Furthermore, it was validated by Yu et al. through a chromatin immunoprecipitation assay that SMAD3 can bind to the VDR promoter and the VDR can bind to the SMAD3 promoter. This reciprocal activation between SMAD3 and VDR transcription factors defines the vitamin D-mediated oxidative stress to prevent cerebral ischaemia–reperfusion injury [20]. Also, the VDR/TFGβ/SMAD3 signaling cascade could have an effect on fibrosis and other liver-related events [21]. We found that methylation levels of cg09922639, cg21494626 (SMAD3), and cg13173254 (VDR) are statistically different in the insulin group versus the lifestyle group and the control group. We also found a negative relationship between cg09922639 (SMAD3) and vitamin D levels at the antepartum visit. These differences could be influenced by the DNA methylation due to insulin treatment in the VDR/TFGβ/SMAD3 complex.
Regarding FGF23, it acts in the kidney and suppresses the transcription of the enzyme 1-α-hydroxylase and activates the transcription of 24-hydroxylase via an αKlotho-dependent signaling mechanism involving FGFR1, FGFR3, and FGFR4 [22].
We found differences in DNA methylation at cg03919554 (FGFR3) and cg07039630 (FGFR1) between groups and, in addition, a positive relationship between cg03919554 (FGFR3) and vitamin D levels at the antepartum visit was shown.
The main limitation of our study is the sample size; however, this point is counteracted by conducting a hypothesis-driven investigation based on our previous results.

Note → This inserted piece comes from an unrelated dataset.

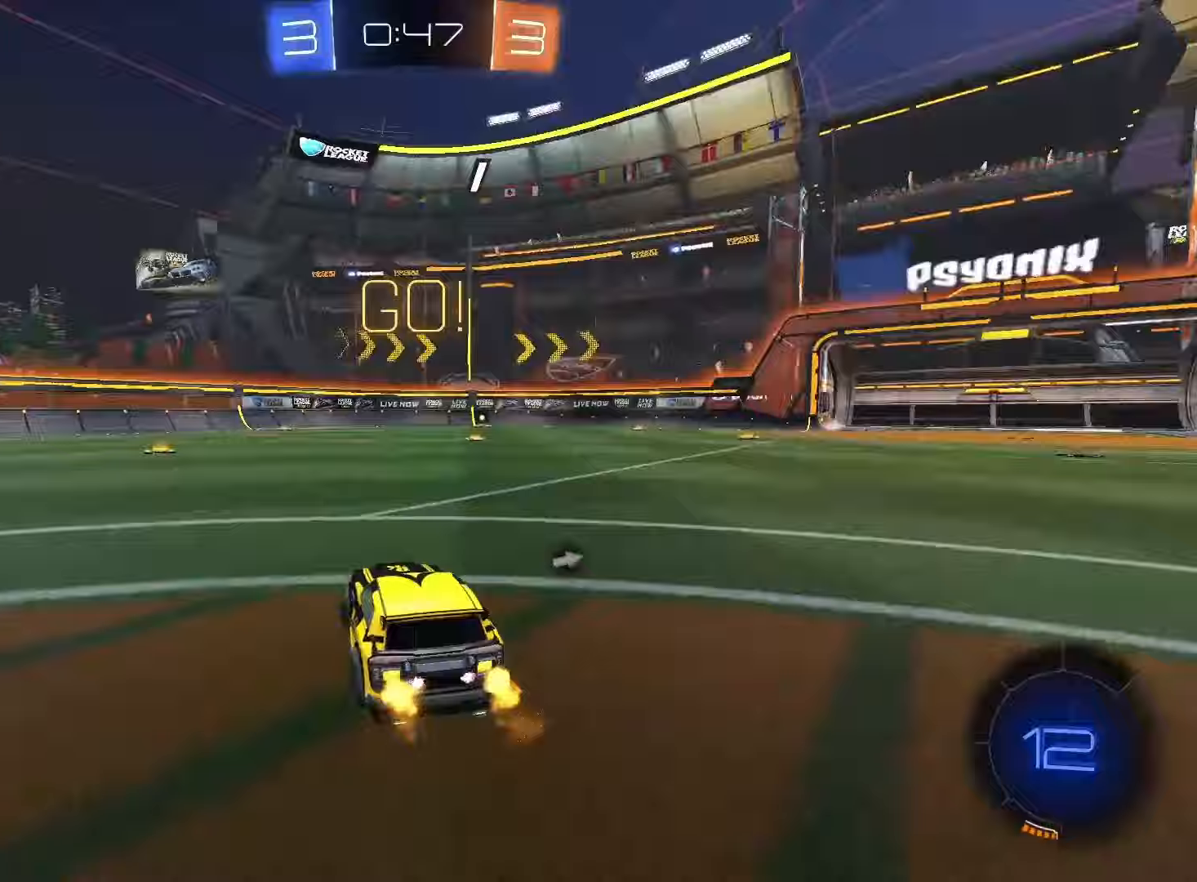
{"dt_ms": 500, "buttons": ["SQUARE", "R2"], "left_stick": "left", "right_stick": "center", "events": [[500, "SQUARE", "down"]]}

Additionally, we do not have RNA samples to quantify the effect of DNA methylation on gene expression, and consequently on vitamin D levels.

4. Materials and Methods

4.1. Population Study

The participants in this study are part of the project “Effect of gestational diabetes on the epigenome of the mother and the offspring during the first 1000 days. Identification of potential epigenetic biomarkers of risk of T2DM and obesity” (EPIDG). Characteristics of the whole cohort have been published previously [23]. Pregnant women attending the Diabetes and Pregnancy Unit of the Hospital Universitario Virgen de la Victoria, following a positive O’Sullivan test, were eligible for recruitment. National Diabetes Data Group (NDDG) criteria were followed to diagnose GDM [24]. First, a screening test was performed in pregnant women between 24 and 29 weeks of pregnancy, with an oral glucose tolerance test (OGTT) of 50 g, in primary centers. Then, an OGTT of 100 g was performed in those women with a positive screening test (>7.7 mmol/L). Patients were diagnosed with GDM if glucose values were above the threshold at at least two points: fasting >5.8 mmol/L; after 2 h > 9.2 mmol/L; after 3 h > 8.0 mmol/L. Pregnant women with a normal OGTT-100 were considered controls (non-GDM). Informed consent was obtained from all subjects. The study was approved by the Institutional Review Board at the Hospital Universitario Virgen de la Victoria de Málaga, Spain.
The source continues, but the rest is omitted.